## TO DO
Each line of the data that mentions the string "liver" needs to be identified and copied.

## SUPPLIED RECORDS
============================================================

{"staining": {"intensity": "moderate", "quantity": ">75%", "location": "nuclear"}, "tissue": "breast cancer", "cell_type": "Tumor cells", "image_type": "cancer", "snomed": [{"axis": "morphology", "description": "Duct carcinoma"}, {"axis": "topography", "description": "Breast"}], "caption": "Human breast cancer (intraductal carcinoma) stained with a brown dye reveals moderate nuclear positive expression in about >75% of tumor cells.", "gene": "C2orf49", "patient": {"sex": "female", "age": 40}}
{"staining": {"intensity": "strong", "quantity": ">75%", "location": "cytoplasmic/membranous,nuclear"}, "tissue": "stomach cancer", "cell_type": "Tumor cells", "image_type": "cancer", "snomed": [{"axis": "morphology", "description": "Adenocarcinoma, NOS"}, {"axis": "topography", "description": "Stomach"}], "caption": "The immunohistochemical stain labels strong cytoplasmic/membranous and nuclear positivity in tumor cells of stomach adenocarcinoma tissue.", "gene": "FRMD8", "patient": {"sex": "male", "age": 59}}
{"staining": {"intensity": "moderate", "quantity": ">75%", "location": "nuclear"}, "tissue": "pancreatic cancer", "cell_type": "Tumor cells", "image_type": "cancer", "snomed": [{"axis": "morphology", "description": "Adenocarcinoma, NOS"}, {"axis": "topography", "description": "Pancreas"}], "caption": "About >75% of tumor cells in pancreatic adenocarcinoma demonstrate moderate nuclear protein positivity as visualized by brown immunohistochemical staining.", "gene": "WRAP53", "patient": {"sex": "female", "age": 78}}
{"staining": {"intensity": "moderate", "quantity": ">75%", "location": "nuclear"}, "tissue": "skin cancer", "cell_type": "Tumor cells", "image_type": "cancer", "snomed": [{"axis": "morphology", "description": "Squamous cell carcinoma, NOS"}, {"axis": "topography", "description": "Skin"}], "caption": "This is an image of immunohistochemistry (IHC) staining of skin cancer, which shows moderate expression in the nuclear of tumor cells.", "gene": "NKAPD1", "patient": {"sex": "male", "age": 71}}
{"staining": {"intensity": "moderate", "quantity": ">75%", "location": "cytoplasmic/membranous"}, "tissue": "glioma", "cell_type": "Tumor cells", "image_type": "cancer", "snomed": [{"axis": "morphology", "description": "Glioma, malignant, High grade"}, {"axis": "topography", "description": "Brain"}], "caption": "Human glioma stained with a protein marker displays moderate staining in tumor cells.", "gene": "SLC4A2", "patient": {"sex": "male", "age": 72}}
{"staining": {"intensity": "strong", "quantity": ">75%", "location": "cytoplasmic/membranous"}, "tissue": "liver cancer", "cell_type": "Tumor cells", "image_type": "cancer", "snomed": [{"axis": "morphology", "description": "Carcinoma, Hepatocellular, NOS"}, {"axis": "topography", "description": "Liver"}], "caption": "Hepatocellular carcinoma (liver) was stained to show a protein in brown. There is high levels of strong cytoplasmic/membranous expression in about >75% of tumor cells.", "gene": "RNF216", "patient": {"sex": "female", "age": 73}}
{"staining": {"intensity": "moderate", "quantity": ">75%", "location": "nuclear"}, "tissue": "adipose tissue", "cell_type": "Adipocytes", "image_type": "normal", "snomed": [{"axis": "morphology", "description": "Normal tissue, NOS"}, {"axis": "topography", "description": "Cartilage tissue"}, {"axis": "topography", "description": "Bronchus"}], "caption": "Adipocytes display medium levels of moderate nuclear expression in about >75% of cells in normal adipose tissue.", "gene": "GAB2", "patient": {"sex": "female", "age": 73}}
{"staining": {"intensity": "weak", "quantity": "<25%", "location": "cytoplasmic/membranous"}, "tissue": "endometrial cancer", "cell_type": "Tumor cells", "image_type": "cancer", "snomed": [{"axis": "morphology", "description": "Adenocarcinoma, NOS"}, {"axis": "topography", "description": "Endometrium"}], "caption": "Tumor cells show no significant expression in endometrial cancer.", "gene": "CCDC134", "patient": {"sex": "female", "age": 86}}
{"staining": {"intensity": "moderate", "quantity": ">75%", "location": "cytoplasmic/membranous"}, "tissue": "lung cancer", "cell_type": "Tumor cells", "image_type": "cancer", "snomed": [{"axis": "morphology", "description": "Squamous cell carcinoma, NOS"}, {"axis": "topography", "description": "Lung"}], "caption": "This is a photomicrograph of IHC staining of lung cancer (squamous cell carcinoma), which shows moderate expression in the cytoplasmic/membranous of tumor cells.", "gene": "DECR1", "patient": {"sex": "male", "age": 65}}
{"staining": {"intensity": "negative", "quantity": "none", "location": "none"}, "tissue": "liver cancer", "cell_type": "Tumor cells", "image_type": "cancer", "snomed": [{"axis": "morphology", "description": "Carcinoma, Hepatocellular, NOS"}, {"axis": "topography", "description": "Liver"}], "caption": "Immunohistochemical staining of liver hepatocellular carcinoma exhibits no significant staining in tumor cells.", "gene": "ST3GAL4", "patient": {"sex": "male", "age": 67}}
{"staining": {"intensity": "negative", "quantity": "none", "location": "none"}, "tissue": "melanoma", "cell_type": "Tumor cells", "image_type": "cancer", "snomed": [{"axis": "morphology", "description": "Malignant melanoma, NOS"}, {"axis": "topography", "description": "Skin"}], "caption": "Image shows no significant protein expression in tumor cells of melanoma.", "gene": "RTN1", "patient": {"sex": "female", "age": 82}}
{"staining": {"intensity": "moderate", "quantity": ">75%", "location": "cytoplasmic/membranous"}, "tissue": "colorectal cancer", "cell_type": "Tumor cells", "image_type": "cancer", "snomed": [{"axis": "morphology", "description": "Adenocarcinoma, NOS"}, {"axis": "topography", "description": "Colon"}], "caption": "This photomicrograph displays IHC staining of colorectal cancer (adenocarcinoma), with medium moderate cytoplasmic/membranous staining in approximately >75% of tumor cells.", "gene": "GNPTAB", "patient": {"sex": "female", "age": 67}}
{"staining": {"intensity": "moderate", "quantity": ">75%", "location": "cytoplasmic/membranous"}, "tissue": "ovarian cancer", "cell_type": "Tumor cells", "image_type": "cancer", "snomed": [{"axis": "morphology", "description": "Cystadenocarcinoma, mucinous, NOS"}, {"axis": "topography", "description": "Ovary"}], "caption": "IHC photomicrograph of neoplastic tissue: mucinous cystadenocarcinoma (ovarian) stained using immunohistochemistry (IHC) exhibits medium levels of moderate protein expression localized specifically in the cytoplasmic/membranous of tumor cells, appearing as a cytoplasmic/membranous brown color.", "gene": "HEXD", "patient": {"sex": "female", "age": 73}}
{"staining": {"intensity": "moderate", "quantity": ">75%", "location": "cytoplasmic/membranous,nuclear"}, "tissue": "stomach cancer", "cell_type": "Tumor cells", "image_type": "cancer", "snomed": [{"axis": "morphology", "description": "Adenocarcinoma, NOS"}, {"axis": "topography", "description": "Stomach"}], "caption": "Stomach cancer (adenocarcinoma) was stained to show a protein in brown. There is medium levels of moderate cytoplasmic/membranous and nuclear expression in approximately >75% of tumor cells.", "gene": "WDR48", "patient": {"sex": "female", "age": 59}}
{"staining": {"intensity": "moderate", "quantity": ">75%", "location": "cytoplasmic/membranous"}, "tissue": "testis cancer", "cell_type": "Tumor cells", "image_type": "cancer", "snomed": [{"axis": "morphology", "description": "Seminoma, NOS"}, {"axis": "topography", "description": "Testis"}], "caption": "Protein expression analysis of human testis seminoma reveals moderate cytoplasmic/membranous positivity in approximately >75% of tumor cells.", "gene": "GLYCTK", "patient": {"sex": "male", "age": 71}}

============================================================

## SOLUTION TO THIS PROBLEM
{"staining": {"intensity": "strong", "quantity": ">75%", "location": "cytoplasmic/membranous"}, "tissue": "liver cancer", "cell_type": "Tumor cells", "image_type": "cancer", "snomed": [{"axis": "morphology", "description": "Carcinoma, Hepatocellular, NOS"}, {"axis": "topography", "description": "Liver"}], "caption": "Hepatocellular carcinoma (liver) was stained to show a protein in brown. There is high levels of strong cytoplasmic/membranous expression in about >75% of tumor cells.", "gene": "RNF216", "patient": {"sex": "female", "age": 73}}
{"staining": {"intensity": "negative", "quantity": "none", "location": "none"}, "tissue": "liver cancer", "cell_type": "Tumor cells", "image_type": "cancer", "snomed": [{"axis": "morphology", "description": "Carcinoma, Hepatocellular, NOS"}, {"axis": "topography", "description": "Liver"}], "caption": "Immunohistochemical staining of liver hepatocellular carcinoma exhibits no significant staining in tumor cells.", "gene": "ST3GAL4", "patient": {"sex": "male", "age": 67}}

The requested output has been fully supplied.